▶ **Your instructions**
Show each line in the rows below that contains the string "אוגוסט".

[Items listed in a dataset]
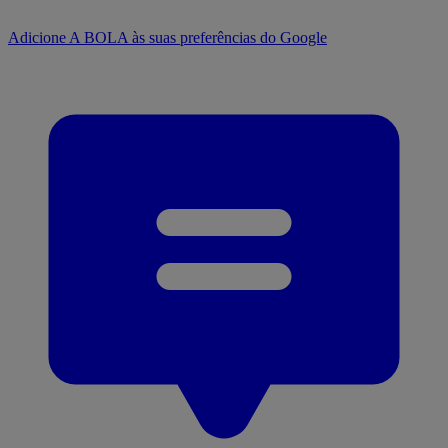
Adicione A BOLA às suas preferências do Google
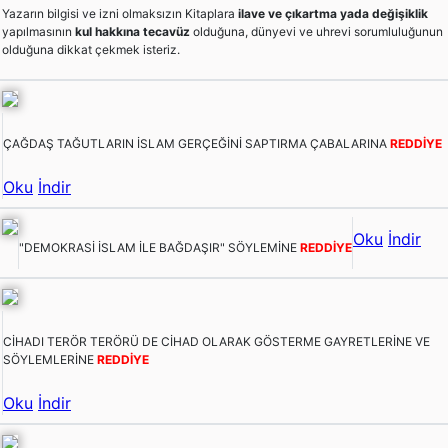
Yazarın bilgisi ve izni olmaksızın Kitaplara
ilave ve çıkartma yada değişiklik
yapılmasının
kul hakkına tecavüz
olduğuna, dünyevi ve uhrevi sorumluluğunun
olduğuna dikkat çekmek isteriz.
ÇAĞDAŞ TAĞUTLARIN İSLAM GERÇEĞİNİ SAPTIRMA ÇABALARINA
REDDİYE
Oku
İndir
Oku
İndir
"DEMOKRASİ İSLAM İLE BAĞDAŞIR" SÖYLEMİNE
REDDİYE
CİHADI TERÖR TERÖRÜ DE CİHAD OLARAK GÖSTERME GAYRETLERİNE VE
SÖYLEMLERİNE
REDDİYE
Oku
İndir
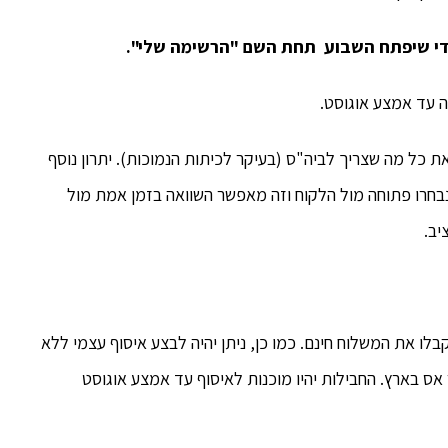
ודי שיפתח השבוע תחת השם "הרשימה שלי".
 עד אמצע אוגוסט.
 את כל מה שצריך לביה"ס (בעיקר לכיתות הנמוכות). יתרון נוסף
חרו פתוחה מול הלקוח וזה מאפשר השוואה בזמן אמת מול
יב.
בסכום העולה על 199.90 ש"ח, אף יקבלו את המשלוח חינם. כמו כן, ניתן יהיה לבצע איסוף עצמי ללא
ס בארץ. החבילות יהיו מוכנות לאיסוף עד אמצע אוגוסט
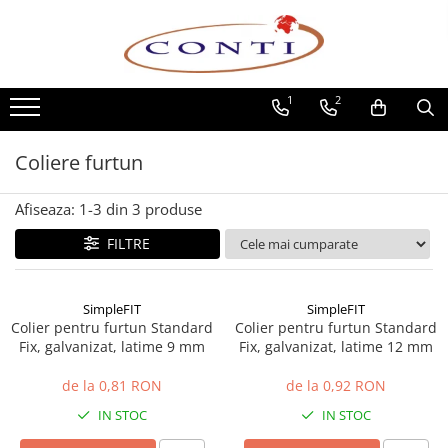
Toate Produsele
1
2
Casa si Gradina
Utilaje pentru gradina si accesorii
Coliere furtun
Atomizoare si Pulverizatoare
Despicatoare de lemne
Afiseaza:
1-
3
din
3
produse
Drujbe si fierastraie cu lant
Fierastraie pentru busteni
FILTRE
Foarfeci de gradina
Masini de tuns iarba si accesorii
SimpleFIT
SimpleFIT
Motocoase si accesorii
Colier pentru furtun Standard
Colier pentru furtun Standard
Motocositori
Fix, galvanizat, latime 9 mm
Fix, galvanizat, latime 12 mm
Motosape si Motocultoare
de la 0,81 RON
de la 0,92 RON
Motoburghie
IN STOC
IN STOC
Masini de batut stalpi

▶ **Answer to this exercise**
 עד אמצע אוגוסט.
ס בארץ. החבילות יהיו מוכנות לאיסוף עד אמצע אוגוסט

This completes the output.